▸ Instructions to follow
The full listing, exactly as written and with no images, is the expected output.

***** Provided entries *****

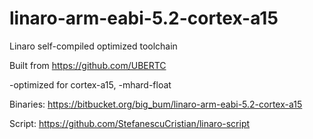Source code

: # linaro-arm-eabi-5.2-cortex-a15
Linaro self-compiled optimized toolchain

Built from https://github.com/UBERTC

-optimized for cortex-a15, -mhard-float

Binaries: https://bitbucket.org/big_bum/linaro-arm-eabi-5.2-cortex-a15

Script: https://github.com/StefanescuCristian/linaro-script
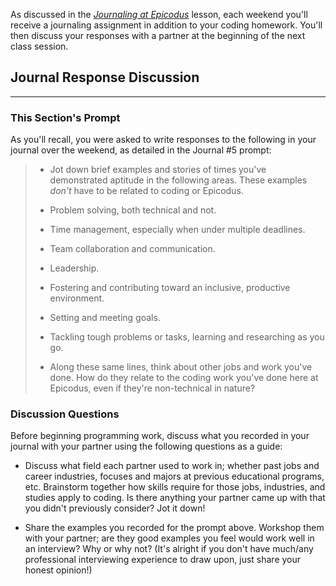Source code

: As discussed in the _[Journaling at Epicodus](https://new.learnhowtoprogram.com/introduction-to-programming/git-html-and-css/homework-journaling-at-epicodus)_ lesson, each weekend you'll receive a journaling assignment in addition to your coding homework. You'll then discuss your responses with a partner at the beginning of the next class session.

## Journal Response Discussion
---

### This Section's Prompt

As you'll recall, you were asked to write responses to the following in your journal over the weekend, as detailed in the Journal #5 prompt:

> * Jot down brief examples and stories of times you've demonstrated aptitude in the following areas. These examples _don't_ have to be related to coding or Epicodus.
>  * Problem solving, both technical and not.
>  * Time management, especially when under multiple deadlines.
>  * Team collaboration and communication.
>  * Leadership.
>  * Fostering and contributing toward an inclusive, productive environment.
>  * Setting and meeting goals.
>  * Tackling tough problems or tasks, learning and researching as you go.
>
> * Along these same lines, think about other jobs and work you've done. How do they relate to the coding work you've done here at Epicodus, even if they're non-technical in nature?

### Discussion Questions

Before beginning programming work, discuss what you recorded in your journal with your partner using the following questions as a guide:

* Discuss what field each partner used to work in; whether past jobs and career industries, focuses and majors at previous educational programs, etc. Brainstorm together how skills require for those jobs, industries, and studies apply to coding. Is there anything your partner came up with that you didn't previously consider? Jot it down!

* Share the examples you recorded for the prompt above. Workshop them with your partner; are they good examples you feel would work well in an interview? Why or why not? (It's alright if you don't have much/any professional interviewing experience to draw upon, just share your honest opinion!)
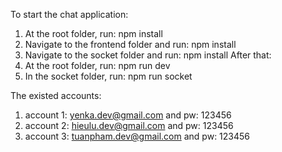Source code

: To start the chat application:
1. At the root folder, run: npm install
2. Navigate to the frontend folder and run: npm install
3. Navigate to the socket folder and run: npm install
After that:
1. At the root folder, run: npm run dev
2. In the socket folder, run: npm run socket

The existed accounts:
1. account 1: yenka.dev@gmail.com and pw: 123456
2. account 2: hieulu.dev@gmail.com and pw: 123456
2. account 3: tuanpham.dev@gmail.com and pw: 123456
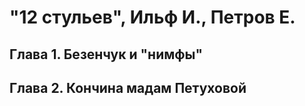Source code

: # "12 стульев", Ильф И., Петров Е.

## Глава 1. Безенчук и "нимфы"

## Глава 2. Кончина мадам Петуховой
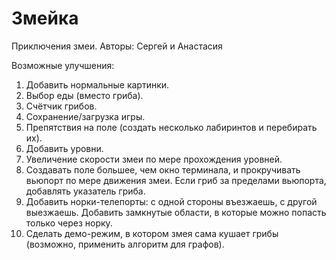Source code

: # Змейка
Приключения змеи. Авторы: Сергей и Анастасия

Возможные улучшения:
1. Добавить нормальные картинки.
1. Выбор еды (вместо гриба).
1. Счётчик грибов.
1. Сохранение/загрузка игры.
1. Препятствия на поле (создать несколько лабиринтов и перебирать их). 
1. Добавить уровни.
1. Увеличение скорости змеи по мере прохождения уровней.
1. Создавать поле большее, чем окно терминала, и прокручивать вьюпорт по мере движения змеи. Если гриб за пределами вьюпорта, добавлять указатель гриба.
1. Добавить норки-телепорты: с одной стороны въезжаешь, с другой выезжаешь. Добавить замкнутые области, в которые можно попасть только через норку.
1. Сделать демо-режим, в котором змея сама кушает грибы (возможно, применить алгоритм для графов).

*****

▸ Response area
Source code

: # linaro-arm-eabi-5.2-cortex-a15
Linaro self-compiled optimized toolchain

Built from https://github.com/UBERTC

-optimized for cortex-a15, -mhard-float

Binaries: https://bitbucket.org/big_bum/linaro-arm-eabi-5.2-cortex-a15

Script: https://github.com/StefanescuCristian/linaro-script
Source code

: As discussed in the _[Journaling at Epicodus](https://new.learnhowtoprogram.com/introduction-to-programming/git-html-and-css/homework-journaling-at-epicodus)_ lesson, each weekend you'll receive a journaling assignment in addition to your coding homework. You'll then discuss your responses with a partner at the beginning of the next class session.

## Journal Response Discussion
---

### This Section's Prompt

As you'll recall, you were asked to write responses to the following in your journal over the weekend, as detailed in the Journal #5 prompt:

> * Jot down brief examples and stories of times you've demonstrated aptitude in the following areas. These examples _don't_ have to be related to coding or Epicodus.
>  * Problem solving, both technical and not.
>  * Time management, especially when under multiple deadlines.
>  * Team collaboration and communication.
>  * Leadership.
>  * Fostering and contributing toward an inclusive, productive environment.
>  * Setting and meeting goals.
>  * Tackling tough problems or tasks, learning and researching as you go.
>
> * Along these same lines, think about other jobs and work you've done. How do they relate to the coding work you've done here at Epicodus, even if they're non-technical in nature?

### Discussion Questions

Before beginning programming work, discuss what you recorded in your journal with your partner using the following questions as a guide:

* Discuss what field each partner used to work in; whether past jobs and career industries, focuses and majors at previous educational programs, etc. Brainstorm together how skills require for those jobs, industries, and studies apply to coding. Is there anything your partner came up with that you didn't previously consider? Jot it down!

* Share the examples you recorded for the prompt above. Workshop them with your partner; are they good examples you feel would work well in an interview? Why or why not? (It's alright if you don't have much/any professional interviewing experience to draw upon, just share your honest opinion!)
Source code

: To start the chat application:
1. At the root folder, run: npm install
2. Navigate to the frontend folder and run: npm install
3. Navigate to the socket folder and run: npm install
After that:
1. At the root folder, run: npm run dev
2. In the socket folder, run: npm run socket

The existed accounts:
1. account 1: yenka.dev@gmail.com and pw: 123456
2. account 2: hieulu.dev@gmail.com and pw: 123456
2. account 3: tuanpham.dev@gmail.com and pw: 123456
Source code

: # "12 стульев", Ильф И., Петров Е.

## Глава 1. Безенчук и "нимфы"

## Глава 2. Кончина мадам Петуховой
Source code

: # Змейка
Приключения змеи. Авторы: Сергей и Анастасия

Возможные улучшения:
1. Добавить нормальные картинки.
1. Выбор еды (вместо гриба).
1. Счётчик грибов.
1. Сохранение/загрузка игры.
1. Препятствия на поле (создать несколько лабиринтов и перебирать их). 
1. Добавить уровни.
1. Увеличение скорости змеи по мере прохождения уровней.
1. Создавать поле большее, чем окно терминала, и прокручивать вьюпорт по мере движения змеи. Если гриб за пределами вьюпорта, добавлять указатель гриба.
1. Добавить норки-телепорты: с одной стороны въезжаешь, с другой выезжаешь. Добавить замкнутые области, в которые можно попасть только через норку.
1. Сделать демо-режим, в котором змея сама кушает грибы (возможно, применить алгоритм для графов).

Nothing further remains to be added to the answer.